Partial DerivativesRelative MaximumRelative MinimumSaddle Point
Partial Derivatives
When dealing with functions of several variables, like our function \( f(x, y) = x^3 - 6x^2 - 3y^2 \), we often want to understand how the function changes along the different axes. This is where partial derivatives come into play. They measure how the function changes as we make small changes only in one variable, while keeping the others constant.
  • The partial derivative with respect to \( x \) is represented as \( f_x \), and it shows how \( f \) changes as \( x \) changes, while \( y \) is held constant. For our function, it is \( f_x(x, y) = 3x^2 - 12x \).
  • The partial derivative with respect to \( y \) is represented as \( f_y \), and it shows how \( f \) changes as \( y \) changes, while \( x \) is held constant. For our function, it is \( f_y(x, y) = -6y \).
To find critical points, we set these first partial derivatives to zero because it helps us find where the function does not increase or decrease, indicating potential maxima, minima, or saddle points.
Relative Maximum
A relative maximum is a point where a function has a peak compared to points nearby. In simpler terms, in a small neighborhood around this point, the function's value is higher than at nearby points. To determine if a point is a relative maximum, we use the second derivative test.
For our function \( f(x, y) = x^3 - 6x^2 - 3y^2 \), the critical point \( (0, 0) \) was found using the first partial derivatives.
Applying the second derivative test, we calculate:
  • \( f_{xx} = 6x - 12 \) at \( (0,0) \) gives us \( -12 \).
  • \( f_{yy} = -6 \) remains \(-6\) regardless of \( x \) and \( y \).
  • The determinant \( D = f_{xx} f_{yy} - (f_{xy})^2 \), and for \((0,0)\), \( D = 72 \).

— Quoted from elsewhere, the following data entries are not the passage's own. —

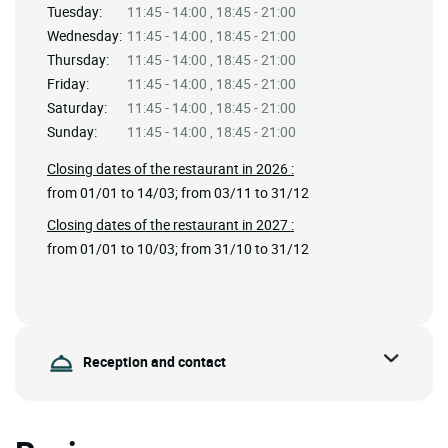
Tuesday:
11:45 - 14:00 , 18:45 - 21:00
Wednesday:
11:45 - 14:00 , 18:45 - 21:00
Thursday:
11:45 - 14:00 , 18:45 - 21:00
Friday:
11:45 - 14:00 , 18:45 - 21:00
Saturday:
11:45 - 14:00 , 18:45 - 21:00
Sunday:
11:45 - 14:00 , 18:45 - 21:00
Closing dates of the restaurant in 2026 :
from 01/01 to 14/03; from 03/11 to 31/12
Closing dates of the restaurant in 2027 :
from 01/01 to 10/03; from 31/10 to 31/12
Reception and contact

Since \( D > 0 \) and \( f_{xx} < 0 \), this confirms that \( (0, 0) \) is a relative maximum.
Relative Minimum
A relative minimum is the opposite of a relative maximum. It's a point where the function dips compared to nearby points. In a neighborhood around this point, the function's value is lower than at places nearby.
To determine if a point is a relative minimum, we apply the second derivative test. However, for this particular function, after performing the test on all critical points, no relative minima were found.
Here's how it generally works: if \( D > 0 \) (determined from the Hessian matrix) and \( f_{xx}(x, y) > 0 \), then a point is a relative minimum. In our case, neither of the points tested, \((0,0)\) or \((4,0)\), met both these conditions.
Saddle Point
Saddle points are interesting because they aren't local maxima or minima. The graph at these points looks like a "saddle," climbing in one direction and falling in another; some directions increase while others decrease.
For our function \( f(x, y) = x^3 - 6x^2 - 3y^2 \), the second derivative test reveals that the point \( (4, 0) \) is a saddle point.
  • Evaluating the second derivatives at \( (4,0) \) gives \( f_{xx}(4,0) = 12 \), \( f_{yy}(4,0) = -6 \), and a cross term \( f_{xy}(4,0) = 0 \).
  • The determinant \( D = (12)(-6) - 0^2 = -72 \) is less than zero.
A \( D < 0 \) indicates that \( (4, 0) \) is a saddle point, showing the wonky, neither-peaking-nor-dipping behavior characteristic of saddle points.